[Work task]: Give only the number of lines in the records below that contain the word "Plus".

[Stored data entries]

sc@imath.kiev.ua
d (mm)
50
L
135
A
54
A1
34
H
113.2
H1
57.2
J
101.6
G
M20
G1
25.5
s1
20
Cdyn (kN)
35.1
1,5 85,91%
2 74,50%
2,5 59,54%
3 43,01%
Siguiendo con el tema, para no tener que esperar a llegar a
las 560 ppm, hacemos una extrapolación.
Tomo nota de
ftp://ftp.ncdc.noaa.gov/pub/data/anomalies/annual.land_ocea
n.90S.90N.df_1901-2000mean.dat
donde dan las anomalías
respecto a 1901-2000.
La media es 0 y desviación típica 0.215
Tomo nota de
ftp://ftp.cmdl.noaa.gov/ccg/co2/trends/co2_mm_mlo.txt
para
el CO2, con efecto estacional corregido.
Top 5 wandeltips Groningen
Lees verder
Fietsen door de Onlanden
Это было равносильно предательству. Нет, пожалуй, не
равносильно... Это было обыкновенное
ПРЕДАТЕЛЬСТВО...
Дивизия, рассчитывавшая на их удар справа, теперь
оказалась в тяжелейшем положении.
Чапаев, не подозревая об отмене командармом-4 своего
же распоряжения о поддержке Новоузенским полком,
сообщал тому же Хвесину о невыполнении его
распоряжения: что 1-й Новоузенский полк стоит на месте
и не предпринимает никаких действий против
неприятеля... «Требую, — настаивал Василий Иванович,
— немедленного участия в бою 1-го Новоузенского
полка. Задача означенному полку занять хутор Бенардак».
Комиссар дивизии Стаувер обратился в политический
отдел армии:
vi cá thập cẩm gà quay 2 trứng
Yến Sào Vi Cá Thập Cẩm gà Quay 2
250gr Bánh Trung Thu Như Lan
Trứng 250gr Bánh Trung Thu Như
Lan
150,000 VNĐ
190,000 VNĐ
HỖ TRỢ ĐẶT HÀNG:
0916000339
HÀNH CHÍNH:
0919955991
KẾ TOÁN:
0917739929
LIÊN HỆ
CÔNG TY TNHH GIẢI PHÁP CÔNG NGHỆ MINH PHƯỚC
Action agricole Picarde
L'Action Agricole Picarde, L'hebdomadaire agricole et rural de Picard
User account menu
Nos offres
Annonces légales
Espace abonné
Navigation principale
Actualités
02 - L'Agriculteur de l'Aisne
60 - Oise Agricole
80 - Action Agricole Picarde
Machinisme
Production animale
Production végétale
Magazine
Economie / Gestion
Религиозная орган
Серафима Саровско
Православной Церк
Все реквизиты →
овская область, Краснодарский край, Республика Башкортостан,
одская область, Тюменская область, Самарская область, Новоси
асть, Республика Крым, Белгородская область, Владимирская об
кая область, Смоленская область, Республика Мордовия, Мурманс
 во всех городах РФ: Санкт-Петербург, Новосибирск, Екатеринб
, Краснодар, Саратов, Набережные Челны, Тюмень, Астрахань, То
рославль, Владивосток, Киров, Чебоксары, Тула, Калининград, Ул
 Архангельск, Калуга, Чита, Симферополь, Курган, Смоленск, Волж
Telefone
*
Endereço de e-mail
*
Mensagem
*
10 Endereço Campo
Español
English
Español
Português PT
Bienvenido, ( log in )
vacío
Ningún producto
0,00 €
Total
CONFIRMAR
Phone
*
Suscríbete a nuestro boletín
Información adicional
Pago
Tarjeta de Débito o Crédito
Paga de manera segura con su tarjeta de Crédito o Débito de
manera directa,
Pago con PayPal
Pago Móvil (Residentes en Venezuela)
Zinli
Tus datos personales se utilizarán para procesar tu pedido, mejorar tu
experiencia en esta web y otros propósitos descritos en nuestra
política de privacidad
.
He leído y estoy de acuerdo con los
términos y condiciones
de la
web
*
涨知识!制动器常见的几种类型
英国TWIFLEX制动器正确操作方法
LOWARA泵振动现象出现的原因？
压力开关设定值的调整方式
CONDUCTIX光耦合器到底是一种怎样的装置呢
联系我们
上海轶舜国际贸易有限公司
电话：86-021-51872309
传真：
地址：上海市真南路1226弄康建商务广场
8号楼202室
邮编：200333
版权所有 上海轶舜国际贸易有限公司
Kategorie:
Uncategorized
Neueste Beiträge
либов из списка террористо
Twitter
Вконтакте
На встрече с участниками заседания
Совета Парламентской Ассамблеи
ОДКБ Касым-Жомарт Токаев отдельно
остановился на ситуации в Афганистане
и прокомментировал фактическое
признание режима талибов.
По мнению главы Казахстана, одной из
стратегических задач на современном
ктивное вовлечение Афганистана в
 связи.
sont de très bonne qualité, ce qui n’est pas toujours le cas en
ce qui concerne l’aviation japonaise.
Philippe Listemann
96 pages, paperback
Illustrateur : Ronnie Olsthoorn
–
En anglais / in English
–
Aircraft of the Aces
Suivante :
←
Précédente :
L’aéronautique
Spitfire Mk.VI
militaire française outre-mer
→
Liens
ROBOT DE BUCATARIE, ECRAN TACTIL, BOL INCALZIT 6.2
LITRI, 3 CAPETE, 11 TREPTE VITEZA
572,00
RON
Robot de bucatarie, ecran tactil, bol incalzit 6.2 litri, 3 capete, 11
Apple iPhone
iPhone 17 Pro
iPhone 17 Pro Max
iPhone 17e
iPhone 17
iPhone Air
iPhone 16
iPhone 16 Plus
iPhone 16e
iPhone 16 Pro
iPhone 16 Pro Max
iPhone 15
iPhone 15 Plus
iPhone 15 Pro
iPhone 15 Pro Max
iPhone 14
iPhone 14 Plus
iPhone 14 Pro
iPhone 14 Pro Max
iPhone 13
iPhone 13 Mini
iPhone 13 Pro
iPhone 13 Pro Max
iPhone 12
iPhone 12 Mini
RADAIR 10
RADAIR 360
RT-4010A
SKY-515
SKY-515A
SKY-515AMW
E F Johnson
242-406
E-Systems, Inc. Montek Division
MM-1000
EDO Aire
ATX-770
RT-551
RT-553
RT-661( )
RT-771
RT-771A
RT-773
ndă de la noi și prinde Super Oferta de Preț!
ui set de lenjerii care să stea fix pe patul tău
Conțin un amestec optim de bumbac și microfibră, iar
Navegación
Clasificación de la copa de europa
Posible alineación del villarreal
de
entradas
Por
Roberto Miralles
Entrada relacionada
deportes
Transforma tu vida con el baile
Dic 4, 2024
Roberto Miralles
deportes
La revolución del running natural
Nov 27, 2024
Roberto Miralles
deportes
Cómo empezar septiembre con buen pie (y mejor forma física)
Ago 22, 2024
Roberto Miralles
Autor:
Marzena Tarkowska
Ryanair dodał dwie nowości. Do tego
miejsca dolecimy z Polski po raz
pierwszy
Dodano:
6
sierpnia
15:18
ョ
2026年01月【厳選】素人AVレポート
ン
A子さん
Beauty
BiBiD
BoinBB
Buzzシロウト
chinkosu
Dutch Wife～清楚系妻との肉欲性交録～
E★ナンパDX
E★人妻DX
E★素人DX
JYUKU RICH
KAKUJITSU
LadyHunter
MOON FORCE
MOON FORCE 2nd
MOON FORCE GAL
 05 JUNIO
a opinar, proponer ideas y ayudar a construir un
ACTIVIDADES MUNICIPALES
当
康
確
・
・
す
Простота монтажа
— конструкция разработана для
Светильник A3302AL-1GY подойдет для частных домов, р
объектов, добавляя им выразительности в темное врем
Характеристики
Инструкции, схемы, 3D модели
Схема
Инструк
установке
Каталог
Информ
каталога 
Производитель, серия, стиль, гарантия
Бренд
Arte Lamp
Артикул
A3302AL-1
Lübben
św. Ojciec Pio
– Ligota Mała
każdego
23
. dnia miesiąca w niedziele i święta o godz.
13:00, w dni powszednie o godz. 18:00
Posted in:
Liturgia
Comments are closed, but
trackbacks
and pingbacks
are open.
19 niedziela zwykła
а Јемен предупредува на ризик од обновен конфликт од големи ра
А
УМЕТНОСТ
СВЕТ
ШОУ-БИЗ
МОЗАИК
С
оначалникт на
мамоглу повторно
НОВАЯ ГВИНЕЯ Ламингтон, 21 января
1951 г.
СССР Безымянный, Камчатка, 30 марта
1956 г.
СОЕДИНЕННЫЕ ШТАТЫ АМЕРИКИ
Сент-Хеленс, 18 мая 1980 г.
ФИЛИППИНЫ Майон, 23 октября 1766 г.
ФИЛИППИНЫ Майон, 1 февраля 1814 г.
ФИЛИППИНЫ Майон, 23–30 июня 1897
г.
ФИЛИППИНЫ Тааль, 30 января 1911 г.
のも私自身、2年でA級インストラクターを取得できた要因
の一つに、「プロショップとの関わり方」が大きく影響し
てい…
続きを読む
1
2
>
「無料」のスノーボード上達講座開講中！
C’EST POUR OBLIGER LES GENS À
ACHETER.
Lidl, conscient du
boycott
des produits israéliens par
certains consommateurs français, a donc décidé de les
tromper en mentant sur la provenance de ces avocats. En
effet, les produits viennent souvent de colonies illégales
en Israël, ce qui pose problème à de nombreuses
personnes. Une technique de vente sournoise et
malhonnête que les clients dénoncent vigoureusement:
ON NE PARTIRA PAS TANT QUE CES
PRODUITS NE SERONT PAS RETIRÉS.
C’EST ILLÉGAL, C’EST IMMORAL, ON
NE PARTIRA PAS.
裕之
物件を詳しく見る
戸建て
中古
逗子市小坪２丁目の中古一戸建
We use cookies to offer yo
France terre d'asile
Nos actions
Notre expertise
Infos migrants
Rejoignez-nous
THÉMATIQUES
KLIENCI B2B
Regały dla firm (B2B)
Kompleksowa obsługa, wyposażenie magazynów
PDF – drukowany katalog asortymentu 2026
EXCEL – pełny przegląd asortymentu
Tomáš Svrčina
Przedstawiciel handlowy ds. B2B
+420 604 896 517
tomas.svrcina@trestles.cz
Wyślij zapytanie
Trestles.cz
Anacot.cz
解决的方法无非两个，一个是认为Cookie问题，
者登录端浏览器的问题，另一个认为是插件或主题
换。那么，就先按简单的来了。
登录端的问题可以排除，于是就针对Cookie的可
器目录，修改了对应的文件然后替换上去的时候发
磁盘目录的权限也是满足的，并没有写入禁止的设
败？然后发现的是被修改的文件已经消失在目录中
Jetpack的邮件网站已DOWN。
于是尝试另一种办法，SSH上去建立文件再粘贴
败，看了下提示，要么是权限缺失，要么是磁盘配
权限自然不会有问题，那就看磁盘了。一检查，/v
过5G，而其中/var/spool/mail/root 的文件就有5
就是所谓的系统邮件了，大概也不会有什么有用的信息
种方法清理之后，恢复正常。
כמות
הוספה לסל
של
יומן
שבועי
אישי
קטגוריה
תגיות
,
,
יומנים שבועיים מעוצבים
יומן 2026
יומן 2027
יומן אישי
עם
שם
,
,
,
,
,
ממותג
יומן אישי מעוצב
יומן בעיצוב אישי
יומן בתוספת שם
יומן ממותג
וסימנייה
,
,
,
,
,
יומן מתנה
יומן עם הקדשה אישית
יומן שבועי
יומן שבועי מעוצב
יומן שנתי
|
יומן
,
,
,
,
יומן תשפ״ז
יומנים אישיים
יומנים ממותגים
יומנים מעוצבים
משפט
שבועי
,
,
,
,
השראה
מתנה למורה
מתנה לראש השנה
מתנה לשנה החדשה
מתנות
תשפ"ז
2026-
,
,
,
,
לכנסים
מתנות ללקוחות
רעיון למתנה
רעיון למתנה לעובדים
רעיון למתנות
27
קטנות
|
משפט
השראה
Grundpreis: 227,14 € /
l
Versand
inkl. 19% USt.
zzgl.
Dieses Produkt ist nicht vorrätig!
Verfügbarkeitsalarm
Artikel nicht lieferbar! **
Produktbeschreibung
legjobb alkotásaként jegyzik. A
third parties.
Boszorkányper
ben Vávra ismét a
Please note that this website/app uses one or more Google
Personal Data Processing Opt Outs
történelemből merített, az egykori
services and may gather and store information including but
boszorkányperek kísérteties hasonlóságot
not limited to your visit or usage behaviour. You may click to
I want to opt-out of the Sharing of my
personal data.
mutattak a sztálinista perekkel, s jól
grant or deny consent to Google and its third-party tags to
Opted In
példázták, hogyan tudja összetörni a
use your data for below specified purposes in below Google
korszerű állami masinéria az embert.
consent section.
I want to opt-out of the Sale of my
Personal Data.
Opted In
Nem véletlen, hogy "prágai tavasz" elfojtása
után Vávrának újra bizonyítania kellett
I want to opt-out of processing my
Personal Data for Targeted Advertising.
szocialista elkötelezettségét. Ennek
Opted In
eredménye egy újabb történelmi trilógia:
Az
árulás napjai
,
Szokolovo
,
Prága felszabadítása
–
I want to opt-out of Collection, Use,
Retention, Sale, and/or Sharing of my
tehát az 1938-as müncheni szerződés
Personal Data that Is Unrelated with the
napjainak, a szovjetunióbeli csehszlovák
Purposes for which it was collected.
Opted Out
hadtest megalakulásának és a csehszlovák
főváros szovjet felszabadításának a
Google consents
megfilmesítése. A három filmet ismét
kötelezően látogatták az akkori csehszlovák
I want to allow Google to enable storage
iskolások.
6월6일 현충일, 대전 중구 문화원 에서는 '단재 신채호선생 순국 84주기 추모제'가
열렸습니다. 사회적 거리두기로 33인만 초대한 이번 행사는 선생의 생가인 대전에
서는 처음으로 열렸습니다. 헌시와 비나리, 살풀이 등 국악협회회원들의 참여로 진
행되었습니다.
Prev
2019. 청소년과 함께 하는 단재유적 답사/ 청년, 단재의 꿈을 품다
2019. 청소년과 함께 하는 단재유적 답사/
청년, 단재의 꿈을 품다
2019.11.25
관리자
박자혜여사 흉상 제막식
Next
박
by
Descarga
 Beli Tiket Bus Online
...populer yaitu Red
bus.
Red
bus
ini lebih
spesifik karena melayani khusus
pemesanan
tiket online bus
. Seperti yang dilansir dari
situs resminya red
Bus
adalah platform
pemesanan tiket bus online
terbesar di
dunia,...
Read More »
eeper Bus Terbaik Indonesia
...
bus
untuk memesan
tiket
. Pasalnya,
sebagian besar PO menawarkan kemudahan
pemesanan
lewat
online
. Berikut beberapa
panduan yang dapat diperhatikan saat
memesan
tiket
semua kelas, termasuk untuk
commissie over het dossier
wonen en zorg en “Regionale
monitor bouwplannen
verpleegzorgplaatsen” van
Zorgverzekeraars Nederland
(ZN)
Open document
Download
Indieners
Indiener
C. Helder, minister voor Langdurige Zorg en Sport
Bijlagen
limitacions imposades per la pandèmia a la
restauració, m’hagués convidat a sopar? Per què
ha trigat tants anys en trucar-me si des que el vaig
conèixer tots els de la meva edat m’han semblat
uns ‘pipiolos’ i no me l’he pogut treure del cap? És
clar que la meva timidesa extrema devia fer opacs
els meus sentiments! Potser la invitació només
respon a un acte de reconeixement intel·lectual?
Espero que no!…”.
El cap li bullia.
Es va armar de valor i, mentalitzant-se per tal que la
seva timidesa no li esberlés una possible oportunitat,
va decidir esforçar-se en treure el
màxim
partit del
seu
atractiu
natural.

[Reply to the task]: 3